Lay out the lines between the one holding "pose: elev=91.9 azim=40.8" and the one holding "Dot at: (228, 152)", inclusive, as a numbered list. Skip any blank lines.

** Begin Source material **

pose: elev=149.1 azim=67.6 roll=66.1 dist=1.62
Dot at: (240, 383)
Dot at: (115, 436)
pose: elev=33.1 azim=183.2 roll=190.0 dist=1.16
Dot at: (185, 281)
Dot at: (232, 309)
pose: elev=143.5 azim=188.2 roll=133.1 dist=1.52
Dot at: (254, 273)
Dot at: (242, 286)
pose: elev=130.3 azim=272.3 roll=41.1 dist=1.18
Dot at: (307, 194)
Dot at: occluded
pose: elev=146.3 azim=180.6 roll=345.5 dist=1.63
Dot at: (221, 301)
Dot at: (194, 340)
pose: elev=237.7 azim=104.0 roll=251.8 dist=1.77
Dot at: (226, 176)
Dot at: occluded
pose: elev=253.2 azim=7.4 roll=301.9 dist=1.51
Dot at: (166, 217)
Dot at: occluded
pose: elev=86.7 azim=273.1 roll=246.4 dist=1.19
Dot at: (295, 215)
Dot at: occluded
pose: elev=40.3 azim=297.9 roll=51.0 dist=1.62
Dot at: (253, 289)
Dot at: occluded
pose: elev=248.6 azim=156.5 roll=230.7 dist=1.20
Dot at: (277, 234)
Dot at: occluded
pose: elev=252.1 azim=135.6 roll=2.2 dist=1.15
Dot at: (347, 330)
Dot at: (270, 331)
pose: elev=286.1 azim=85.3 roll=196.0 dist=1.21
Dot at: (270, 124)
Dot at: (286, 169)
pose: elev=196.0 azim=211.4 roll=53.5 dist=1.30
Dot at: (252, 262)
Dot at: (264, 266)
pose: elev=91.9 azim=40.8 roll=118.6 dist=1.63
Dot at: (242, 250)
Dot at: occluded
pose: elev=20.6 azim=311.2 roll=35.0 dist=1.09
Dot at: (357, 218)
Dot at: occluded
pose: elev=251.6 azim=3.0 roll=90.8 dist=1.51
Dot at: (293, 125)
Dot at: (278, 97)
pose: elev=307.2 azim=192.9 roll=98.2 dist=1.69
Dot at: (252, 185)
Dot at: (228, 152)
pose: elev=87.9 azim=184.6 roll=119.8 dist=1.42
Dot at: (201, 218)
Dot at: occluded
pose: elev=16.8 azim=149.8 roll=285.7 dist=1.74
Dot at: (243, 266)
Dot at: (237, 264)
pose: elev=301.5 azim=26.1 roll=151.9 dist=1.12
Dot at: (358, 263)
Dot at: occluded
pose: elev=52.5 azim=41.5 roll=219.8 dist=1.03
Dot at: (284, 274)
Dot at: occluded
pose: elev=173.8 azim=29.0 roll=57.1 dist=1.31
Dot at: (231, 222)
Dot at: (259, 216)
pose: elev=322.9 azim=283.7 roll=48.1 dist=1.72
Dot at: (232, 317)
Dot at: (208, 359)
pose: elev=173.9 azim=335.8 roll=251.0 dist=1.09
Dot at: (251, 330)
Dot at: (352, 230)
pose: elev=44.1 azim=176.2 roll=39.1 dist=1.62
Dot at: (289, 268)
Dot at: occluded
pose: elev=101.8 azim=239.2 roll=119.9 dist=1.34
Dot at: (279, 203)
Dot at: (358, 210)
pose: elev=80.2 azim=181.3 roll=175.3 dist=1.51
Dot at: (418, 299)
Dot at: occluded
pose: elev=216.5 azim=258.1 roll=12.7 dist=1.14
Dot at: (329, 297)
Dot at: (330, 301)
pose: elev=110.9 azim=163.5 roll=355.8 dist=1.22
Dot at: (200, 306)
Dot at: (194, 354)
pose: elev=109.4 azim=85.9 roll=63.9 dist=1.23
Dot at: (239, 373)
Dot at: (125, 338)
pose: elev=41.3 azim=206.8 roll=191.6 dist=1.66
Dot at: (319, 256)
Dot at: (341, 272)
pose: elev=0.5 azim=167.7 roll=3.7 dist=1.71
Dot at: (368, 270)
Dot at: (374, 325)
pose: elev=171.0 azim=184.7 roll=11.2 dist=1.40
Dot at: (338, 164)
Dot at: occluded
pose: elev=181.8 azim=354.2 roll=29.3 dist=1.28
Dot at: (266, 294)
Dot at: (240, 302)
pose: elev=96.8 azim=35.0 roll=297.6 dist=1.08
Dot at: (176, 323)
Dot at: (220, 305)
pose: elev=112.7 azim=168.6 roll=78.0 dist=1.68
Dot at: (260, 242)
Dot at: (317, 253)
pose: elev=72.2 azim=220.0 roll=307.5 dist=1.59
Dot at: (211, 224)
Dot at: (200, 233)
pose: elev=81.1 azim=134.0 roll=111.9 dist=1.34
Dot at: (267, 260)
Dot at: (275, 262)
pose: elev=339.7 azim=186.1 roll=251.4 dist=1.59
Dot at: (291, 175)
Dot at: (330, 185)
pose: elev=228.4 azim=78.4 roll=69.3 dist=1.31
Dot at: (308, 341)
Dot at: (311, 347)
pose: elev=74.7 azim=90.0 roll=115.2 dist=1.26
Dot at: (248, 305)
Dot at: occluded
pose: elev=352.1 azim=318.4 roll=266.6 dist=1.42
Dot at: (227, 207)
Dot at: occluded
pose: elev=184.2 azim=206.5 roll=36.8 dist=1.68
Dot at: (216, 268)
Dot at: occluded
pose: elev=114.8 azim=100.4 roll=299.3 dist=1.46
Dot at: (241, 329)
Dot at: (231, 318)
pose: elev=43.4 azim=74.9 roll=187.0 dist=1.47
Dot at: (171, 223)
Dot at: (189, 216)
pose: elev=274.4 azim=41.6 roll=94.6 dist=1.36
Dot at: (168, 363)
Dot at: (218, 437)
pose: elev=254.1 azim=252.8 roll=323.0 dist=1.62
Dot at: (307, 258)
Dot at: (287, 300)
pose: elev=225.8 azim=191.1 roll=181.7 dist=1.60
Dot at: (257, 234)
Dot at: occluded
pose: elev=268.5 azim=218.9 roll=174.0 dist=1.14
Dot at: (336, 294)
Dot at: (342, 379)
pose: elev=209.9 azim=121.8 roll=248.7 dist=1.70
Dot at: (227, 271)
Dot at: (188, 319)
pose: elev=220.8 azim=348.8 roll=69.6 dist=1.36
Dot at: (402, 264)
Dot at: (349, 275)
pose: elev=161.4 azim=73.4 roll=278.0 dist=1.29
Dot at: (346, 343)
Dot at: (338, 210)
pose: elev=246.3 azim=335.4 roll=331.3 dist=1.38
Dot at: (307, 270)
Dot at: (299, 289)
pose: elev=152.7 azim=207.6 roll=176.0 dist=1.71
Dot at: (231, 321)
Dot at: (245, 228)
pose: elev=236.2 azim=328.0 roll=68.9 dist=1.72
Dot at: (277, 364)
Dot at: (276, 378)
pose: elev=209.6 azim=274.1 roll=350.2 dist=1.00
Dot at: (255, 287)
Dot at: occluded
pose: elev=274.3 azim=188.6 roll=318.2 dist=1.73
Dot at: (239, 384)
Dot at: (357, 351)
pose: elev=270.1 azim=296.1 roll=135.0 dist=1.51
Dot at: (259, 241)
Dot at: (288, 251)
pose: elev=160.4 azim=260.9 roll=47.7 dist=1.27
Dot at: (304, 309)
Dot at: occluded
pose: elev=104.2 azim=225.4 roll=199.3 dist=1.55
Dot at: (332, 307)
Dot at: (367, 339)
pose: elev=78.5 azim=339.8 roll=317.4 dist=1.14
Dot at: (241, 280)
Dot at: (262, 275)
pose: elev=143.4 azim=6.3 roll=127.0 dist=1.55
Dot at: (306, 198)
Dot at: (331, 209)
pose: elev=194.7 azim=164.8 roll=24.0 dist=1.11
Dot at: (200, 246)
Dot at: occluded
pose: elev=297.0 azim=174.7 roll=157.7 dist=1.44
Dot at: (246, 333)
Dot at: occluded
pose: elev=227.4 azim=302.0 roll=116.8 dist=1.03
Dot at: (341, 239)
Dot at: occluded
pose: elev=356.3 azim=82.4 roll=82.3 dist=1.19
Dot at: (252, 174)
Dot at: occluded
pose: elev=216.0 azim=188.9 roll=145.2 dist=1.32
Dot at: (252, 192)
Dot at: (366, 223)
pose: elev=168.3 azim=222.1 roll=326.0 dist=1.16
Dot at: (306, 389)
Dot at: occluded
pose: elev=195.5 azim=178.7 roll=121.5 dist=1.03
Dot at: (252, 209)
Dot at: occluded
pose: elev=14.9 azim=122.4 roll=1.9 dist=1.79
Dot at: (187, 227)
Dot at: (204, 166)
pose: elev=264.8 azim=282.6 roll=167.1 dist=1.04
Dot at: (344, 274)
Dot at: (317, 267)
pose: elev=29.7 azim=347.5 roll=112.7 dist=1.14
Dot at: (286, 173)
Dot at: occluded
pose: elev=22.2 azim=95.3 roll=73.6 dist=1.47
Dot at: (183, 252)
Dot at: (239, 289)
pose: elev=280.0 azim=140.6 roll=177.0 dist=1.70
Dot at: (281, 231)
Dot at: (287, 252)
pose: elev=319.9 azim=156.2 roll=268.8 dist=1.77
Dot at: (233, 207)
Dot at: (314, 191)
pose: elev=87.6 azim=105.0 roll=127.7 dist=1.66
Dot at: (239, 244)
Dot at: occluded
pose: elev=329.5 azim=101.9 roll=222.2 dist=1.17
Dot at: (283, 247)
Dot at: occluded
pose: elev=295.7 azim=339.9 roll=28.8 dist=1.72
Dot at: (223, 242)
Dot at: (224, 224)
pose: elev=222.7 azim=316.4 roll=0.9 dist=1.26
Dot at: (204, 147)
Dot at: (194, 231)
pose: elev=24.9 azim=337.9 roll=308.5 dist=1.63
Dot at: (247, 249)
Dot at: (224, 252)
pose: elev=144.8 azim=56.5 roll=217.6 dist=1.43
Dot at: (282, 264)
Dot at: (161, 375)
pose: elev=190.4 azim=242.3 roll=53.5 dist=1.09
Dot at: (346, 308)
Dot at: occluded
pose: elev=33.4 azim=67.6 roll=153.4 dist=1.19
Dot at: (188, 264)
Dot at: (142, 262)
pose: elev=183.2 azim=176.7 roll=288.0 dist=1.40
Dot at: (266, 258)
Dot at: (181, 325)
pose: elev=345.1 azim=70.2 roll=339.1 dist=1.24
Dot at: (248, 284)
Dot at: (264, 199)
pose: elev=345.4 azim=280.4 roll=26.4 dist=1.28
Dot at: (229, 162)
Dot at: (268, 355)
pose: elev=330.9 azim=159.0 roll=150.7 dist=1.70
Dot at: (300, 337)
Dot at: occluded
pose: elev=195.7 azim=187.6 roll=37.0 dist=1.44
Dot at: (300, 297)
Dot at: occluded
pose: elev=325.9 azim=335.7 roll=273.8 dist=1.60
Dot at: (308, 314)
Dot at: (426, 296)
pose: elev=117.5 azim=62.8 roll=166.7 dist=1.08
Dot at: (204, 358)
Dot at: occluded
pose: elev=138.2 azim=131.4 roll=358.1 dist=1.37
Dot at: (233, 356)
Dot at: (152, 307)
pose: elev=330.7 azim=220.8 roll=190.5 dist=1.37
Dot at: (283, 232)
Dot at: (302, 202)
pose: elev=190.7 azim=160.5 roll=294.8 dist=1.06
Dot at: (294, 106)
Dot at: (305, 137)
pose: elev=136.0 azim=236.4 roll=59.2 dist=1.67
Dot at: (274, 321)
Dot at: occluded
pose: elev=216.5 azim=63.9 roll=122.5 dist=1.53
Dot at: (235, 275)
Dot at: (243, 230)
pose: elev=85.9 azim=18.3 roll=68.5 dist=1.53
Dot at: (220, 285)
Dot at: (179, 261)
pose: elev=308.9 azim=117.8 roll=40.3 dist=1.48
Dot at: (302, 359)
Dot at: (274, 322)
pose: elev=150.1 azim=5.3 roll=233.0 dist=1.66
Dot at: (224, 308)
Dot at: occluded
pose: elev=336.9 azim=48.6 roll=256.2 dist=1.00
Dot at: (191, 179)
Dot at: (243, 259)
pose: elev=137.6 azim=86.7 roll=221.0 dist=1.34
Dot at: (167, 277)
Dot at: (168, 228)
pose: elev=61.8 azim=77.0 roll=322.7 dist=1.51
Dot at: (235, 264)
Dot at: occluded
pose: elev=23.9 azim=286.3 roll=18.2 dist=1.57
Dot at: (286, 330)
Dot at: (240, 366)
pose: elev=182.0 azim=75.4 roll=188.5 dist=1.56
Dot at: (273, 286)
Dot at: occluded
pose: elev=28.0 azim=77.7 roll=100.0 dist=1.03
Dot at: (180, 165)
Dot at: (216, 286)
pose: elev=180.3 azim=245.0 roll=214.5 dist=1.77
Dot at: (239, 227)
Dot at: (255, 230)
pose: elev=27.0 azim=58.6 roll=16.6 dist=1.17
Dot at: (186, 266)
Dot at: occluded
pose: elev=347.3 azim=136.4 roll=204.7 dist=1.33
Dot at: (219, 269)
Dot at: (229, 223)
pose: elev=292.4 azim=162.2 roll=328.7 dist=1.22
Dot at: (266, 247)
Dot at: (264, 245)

** End Source material **

**Task response:**
1. pose: elev=91.9 azim=40.8 roll=118.6 dist=1.63
2. Dot at: (242, 250)
3. Dot at: occluded
4. pose: elev=20.6 azim=311.2 roll=35.0 dist=1.09
5. Dot at: (357, 218)
6. Dot at: occluded
7. pose: elev=251.6 azim=3.0 roll=90.8 dist=1.51
8. Dot at: (293, 125)
9. Dot at: (278, 97)
10. pose: elev=307.2 azim=192.9 roll=98.2 dist=1.69
11. Dot at: (252, 185)
12. Dot at: (228, 152)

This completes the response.